Lorsque les enfants sont déjà suffisamment dotés (ce qui reste un montant, ou pourcentage, à apprécier), leurs parents pourraient ainsi, sans risque de remise en cause ultérieure, donner ou léguer une partie des titres de l’entreprise au-delà de leur quotité disponible, cette disposition pouvant d’ailleurs, plus largement, concerner toutes formes de libéralités consenties à des fondations reconnues d’utilité publique ou à des fonds de dotation.
Se passer des holdings intermédiaires. De nombreuses sociétés dans d’autres pays européens (Allemagne, Danemark, Suède, Suisse, etc.) sont détenues directement par une fondation. En France, certains craignent cette gestion directe de la société par la fondation actionnaire et voudraient imposer alors une société holding intermédiaire.
Cette réticence est totalement infondée dans la mesure où les administrateurs de la fondation peuvent déléguer un ou plusieurs d’entre eux pour assurer l’administration de la société – comme cela est souvent le cas dans les grandes fondations actionnaires du monde nordique ou anglo-saxon. Il n’est d’ailleurs pas rare, en sens inverse, que des dirigeants de société siègent comme administrateurs de la fondation créée par l’entreprise, avec une compétence et une indépendance parfaitement reconnues.
Pour éviter toute discussion en la matière, il suffirait d’écrire clairement qu’une fondation peut détenir une participation directe dans ses sociétés filiales, si elle le souhaite ou si cela paraît opportun, tout en conservant à ce titre, quel que soit le pourcentage de détention, une gestion patrimoniale.

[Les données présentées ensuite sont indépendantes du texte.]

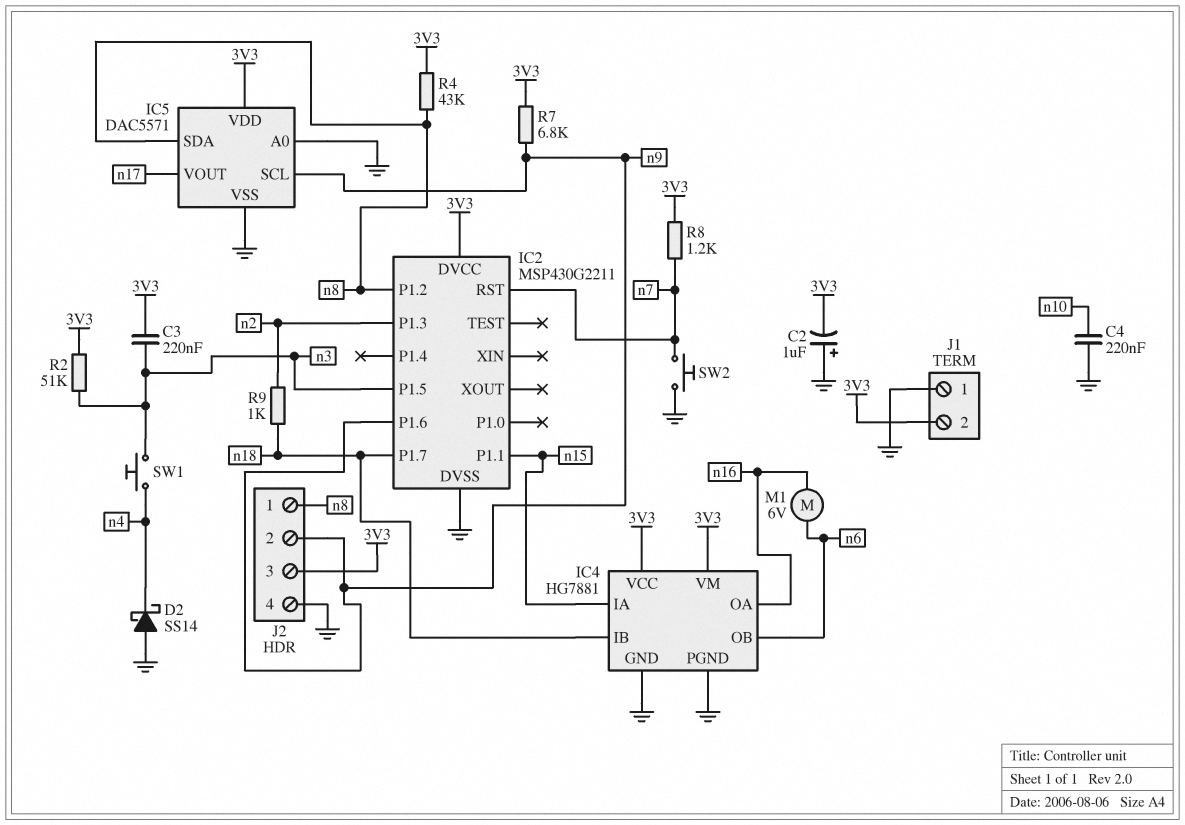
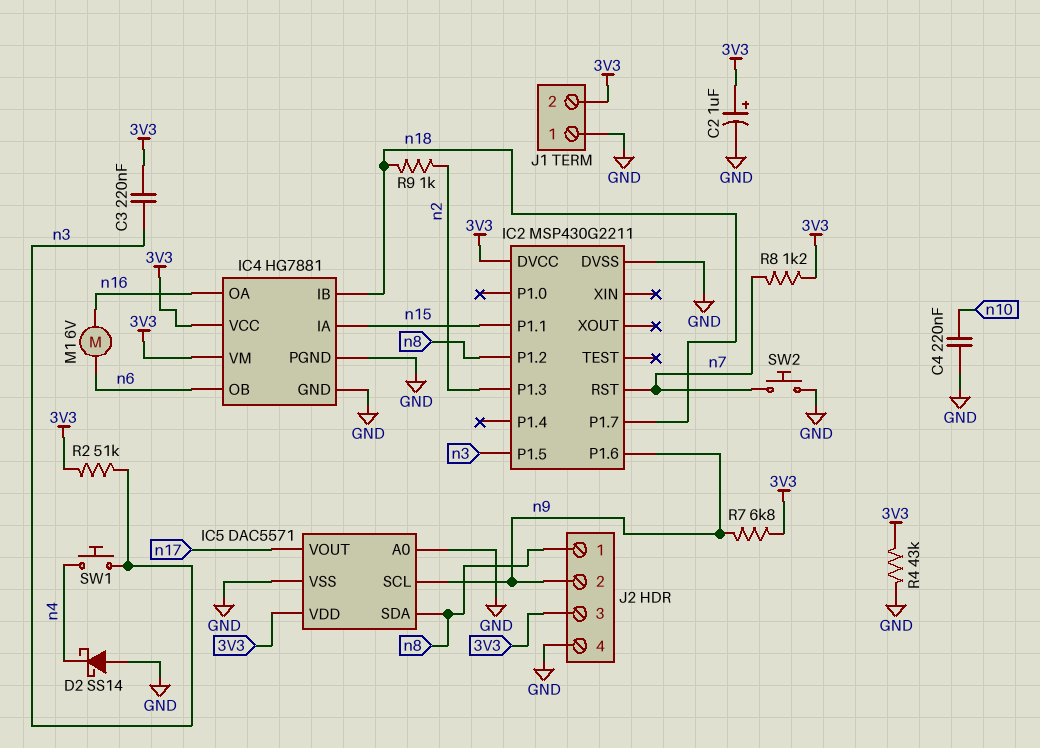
C2: 1uF (plus GND, minus 3V3) -> 1uF (plus 3V3, minus GND)
R4: 43k (3V3, n8) -> 43k (3V3, GND)

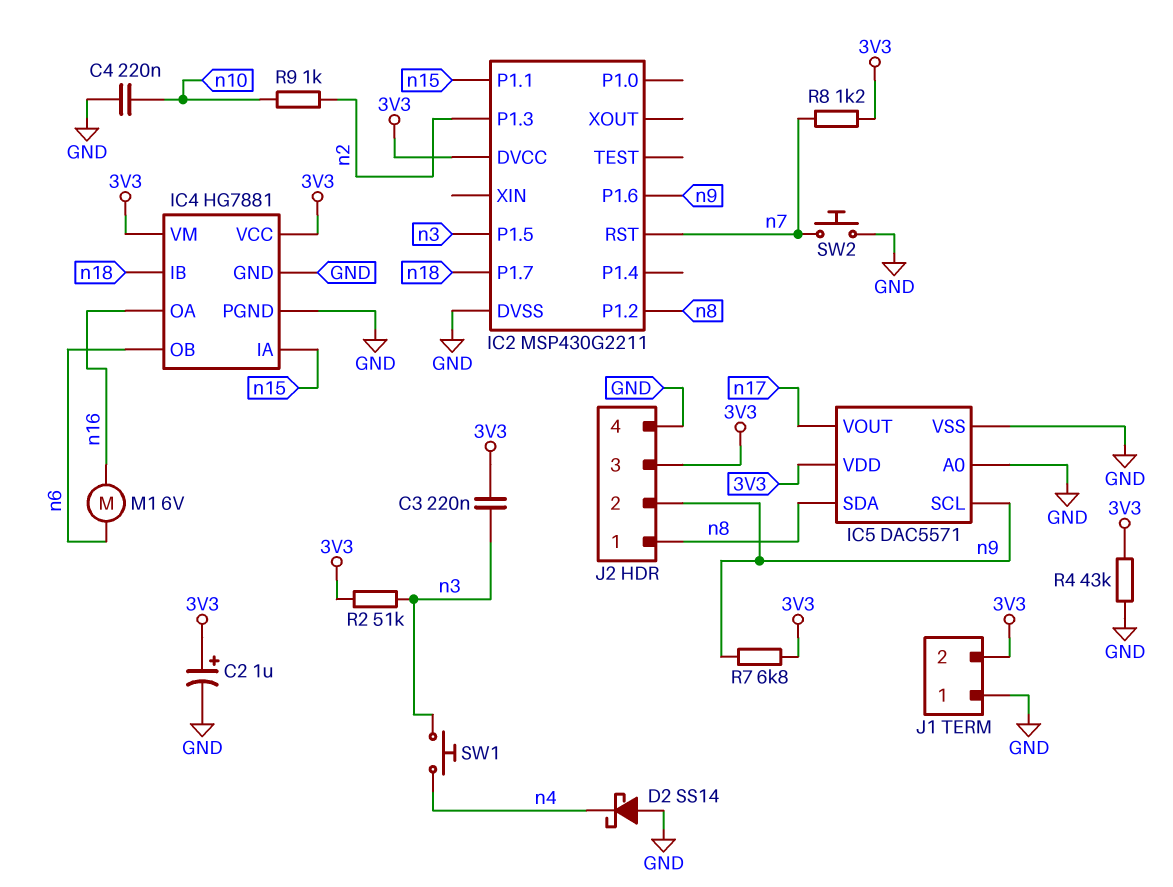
R9: 1k (n2, n18) -> 1k (n2, n10)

Créer un nouveau statut ad hoc de « fondation d’utilité économique »
Pour aller au bout de ces propositions, une réflexion mérite d’être ouverte sur la pertinence d’un statut juridique dédié. Il y a certes déjà pléthore de statuts de fondations en France, mais il suffirait de distinguer les fondations « privées » (inspirées des fonds de dotation) des fondations « reconnues d’utilité publique » et ainsi supprimer la plupart des catégories spécifiques actuelles (fondations partenariale, universitaire, hospitalière, d’entreprise, etc.).
Cependant, aucun statut n’est aujourd’hui dédié à cet objet spécifique, ou du moins prioritaire, qu’est la transmission et la protection d’une entreprise française, de son patrimoine industriel, le maintien de son capital sur le territoire national, et donc de l’emploi, dans une perspective de long terme.
Une telle fondation « d’utilité économique », qui entrerait dans la catégorie des fondations privées, bénéficierait de façon irrévocable et inaliénable de titres de l’entreprise pour la protéger et garantir au mieux sa pérennité, et aurait aussi, nécessairement mais secondairement comme dans les pays nordiques, pour objectif de poursuivre une mission philanthropique et de bénéficier, à ce titre, d’avantages fiscaux spécifiques liés à son caractère d’intérêt général.